What you have to do
Reproduce the lines of the items below word for word, starting at the line that contains "pose: elev=325.9 azim=135.5" and ending at the line that contains "Dot at: (167, 243)", with both of those lines included.

****

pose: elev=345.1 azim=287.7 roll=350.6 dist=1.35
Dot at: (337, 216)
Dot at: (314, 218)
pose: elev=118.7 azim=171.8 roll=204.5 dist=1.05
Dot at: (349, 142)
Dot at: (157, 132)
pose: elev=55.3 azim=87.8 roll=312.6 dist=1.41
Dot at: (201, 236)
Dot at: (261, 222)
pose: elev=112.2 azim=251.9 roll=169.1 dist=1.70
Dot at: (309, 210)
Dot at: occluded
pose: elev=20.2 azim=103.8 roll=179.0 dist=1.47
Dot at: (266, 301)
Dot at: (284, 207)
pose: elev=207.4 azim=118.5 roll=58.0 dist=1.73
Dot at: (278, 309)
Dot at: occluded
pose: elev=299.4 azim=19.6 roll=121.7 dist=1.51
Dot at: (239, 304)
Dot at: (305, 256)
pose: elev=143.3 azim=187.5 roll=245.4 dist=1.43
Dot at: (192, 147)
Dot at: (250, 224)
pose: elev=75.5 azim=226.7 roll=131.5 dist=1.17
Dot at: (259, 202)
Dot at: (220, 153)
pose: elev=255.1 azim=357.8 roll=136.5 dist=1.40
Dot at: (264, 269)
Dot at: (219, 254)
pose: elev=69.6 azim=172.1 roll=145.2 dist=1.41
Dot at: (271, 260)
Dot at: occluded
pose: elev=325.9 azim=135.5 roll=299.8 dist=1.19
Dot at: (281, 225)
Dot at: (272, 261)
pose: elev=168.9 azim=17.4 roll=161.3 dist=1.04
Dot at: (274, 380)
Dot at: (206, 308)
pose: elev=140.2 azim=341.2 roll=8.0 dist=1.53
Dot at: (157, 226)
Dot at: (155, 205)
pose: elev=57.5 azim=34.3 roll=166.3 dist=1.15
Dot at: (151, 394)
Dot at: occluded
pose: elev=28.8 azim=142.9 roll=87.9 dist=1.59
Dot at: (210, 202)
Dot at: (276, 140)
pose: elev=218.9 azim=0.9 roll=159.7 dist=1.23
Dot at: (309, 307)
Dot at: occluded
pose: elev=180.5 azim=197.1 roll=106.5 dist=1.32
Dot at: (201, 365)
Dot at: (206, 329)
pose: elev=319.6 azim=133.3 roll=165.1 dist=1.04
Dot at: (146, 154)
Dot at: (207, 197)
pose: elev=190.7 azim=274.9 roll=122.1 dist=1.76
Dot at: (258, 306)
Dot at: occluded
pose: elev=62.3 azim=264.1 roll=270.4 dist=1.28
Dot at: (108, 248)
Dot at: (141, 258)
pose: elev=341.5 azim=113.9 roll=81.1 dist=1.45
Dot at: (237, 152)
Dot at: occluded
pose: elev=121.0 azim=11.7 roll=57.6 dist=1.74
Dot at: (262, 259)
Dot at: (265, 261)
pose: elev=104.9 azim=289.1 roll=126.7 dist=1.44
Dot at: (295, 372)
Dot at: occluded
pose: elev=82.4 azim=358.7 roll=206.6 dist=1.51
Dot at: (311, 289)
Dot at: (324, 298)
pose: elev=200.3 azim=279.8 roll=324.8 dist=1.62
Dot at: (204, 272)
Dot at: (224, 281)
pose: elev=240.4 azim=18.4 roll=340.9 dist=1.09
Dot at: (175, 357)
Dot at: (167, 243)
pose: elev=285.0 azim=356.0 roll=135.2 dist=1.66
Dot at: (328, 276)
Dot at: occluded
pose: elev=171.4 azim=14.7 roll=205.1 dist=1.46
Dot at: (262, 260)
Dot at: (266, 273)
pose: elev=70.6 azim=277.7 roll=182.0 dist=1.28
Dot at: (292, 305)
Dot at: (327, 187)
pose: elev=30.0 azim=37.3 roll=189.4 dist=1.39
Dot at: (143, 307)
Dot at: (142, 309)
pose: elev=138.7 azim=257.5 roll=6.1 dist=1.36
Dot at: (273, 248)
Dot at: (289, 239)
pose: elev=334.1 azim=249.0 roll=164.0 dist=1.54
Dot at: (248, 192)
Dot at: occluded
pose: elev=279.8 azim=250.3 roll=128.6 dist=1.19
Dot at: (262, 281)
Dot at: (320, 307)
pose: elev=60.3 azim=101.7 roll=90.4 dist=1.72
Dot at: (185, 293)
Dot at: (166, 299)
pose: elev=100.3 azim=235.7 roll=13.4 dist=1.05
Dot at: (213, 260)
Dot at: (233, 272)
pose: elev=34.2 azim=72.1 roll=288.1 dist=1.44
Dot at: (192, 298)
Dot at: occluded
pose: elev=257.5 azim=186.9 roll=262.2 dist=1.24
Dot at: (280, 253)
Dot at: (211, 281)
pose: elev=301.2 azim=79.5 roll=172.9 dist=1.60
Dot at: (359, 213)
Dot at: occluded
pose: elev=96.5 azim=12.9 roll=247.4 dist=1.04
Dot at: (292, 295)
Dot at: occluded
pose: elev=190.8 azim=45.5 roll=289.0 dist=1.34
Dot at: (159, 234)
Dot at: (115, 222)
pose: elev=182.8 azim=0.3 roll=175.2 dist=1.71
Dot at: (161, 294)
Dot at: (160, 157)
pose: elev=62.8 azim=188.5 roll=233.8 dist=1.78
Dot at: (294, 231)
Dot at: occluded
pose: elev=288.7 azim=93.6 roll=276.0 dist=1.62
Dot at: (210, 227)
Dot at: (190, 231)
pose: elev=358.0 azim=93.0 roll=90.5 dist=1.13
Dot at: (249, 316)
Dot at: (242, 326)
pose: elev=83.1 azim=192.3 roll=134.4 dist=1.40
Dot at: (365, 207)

****

Written solution
pose: elev=325.9 azim=135.5 roll=299.8 dist=1.19
Dot at: (281, 225)
Dot at: (272, 261)
pose: elev=168.9 azim=17.4 roll=161.3 dist=1.04
Dot at: (274, 380)
Dot at: (206, 308)
pose: elev=140.2 azim=341.2 roll=8.0 dist=1.53
Dot at: (157, 226)
Dot at: (155, 205)
pose: elev=57.5 azim=34.3 roll=166.3 dist=1.15
Dot at: (151, 394)
Dot at: occluded
pose: elev=28.8 azim=142.9 roll=87.9 dist=1.59
Dot at: (210, 202)
Dot at: (276, 140)
pose: elev=218.9 azim=0.9 roll=159.7 dist=1.23
Dot at: (309, 307)
Dot at: occluded
pose: elev=180.5 azim=197.1 roll=106.5 dist=1.32
Dot at: (201, 365)
Dot at: (206, 329)
pose: elev=319.6 azim=133.3 roll=165.1 dist=1.04
Dot at: (146, 154)
Dot at: (207, 197)
pose: elev=190.7 azim=274.9 roll=122.1 dist=1.76
Dot at: (258, 306)
Dot at: occluded
pose: elev=62.3 azim=264.1 roll=270.4 dist=1.28
Dot at: (108, 248)
Dot at: (141, 258)
pose: elev=341.5 azim=113.9 roll=81.1 dist=1.45
Dot at: (237, 152)
Dot at: occluded
pose: elev=121.0 azim=11.7 roll=57.6 dist=1.74
Dot at: (262, 259)
Dot at: (265, 261)
pose: elev=104.9 azim=289.1 roll=126.7 dist=1.44
Dot at: (295, 372)
Dot at: occluded
pose: elev=82.4 azim=358.7 roll=206.6 dist=1.51
Dot at: (311, 289)
Dot at: (324, 298)
pose: elev=200.3 azim=279.8 roll=324.8 dist=1.62
Dot at: (204, 272)
Dot at: (224, 281)
pose: elev=240.4 azim=18.4 roll=340.9 dist=1.09
Dot at: (175, 357)
Dot at: (167, 243)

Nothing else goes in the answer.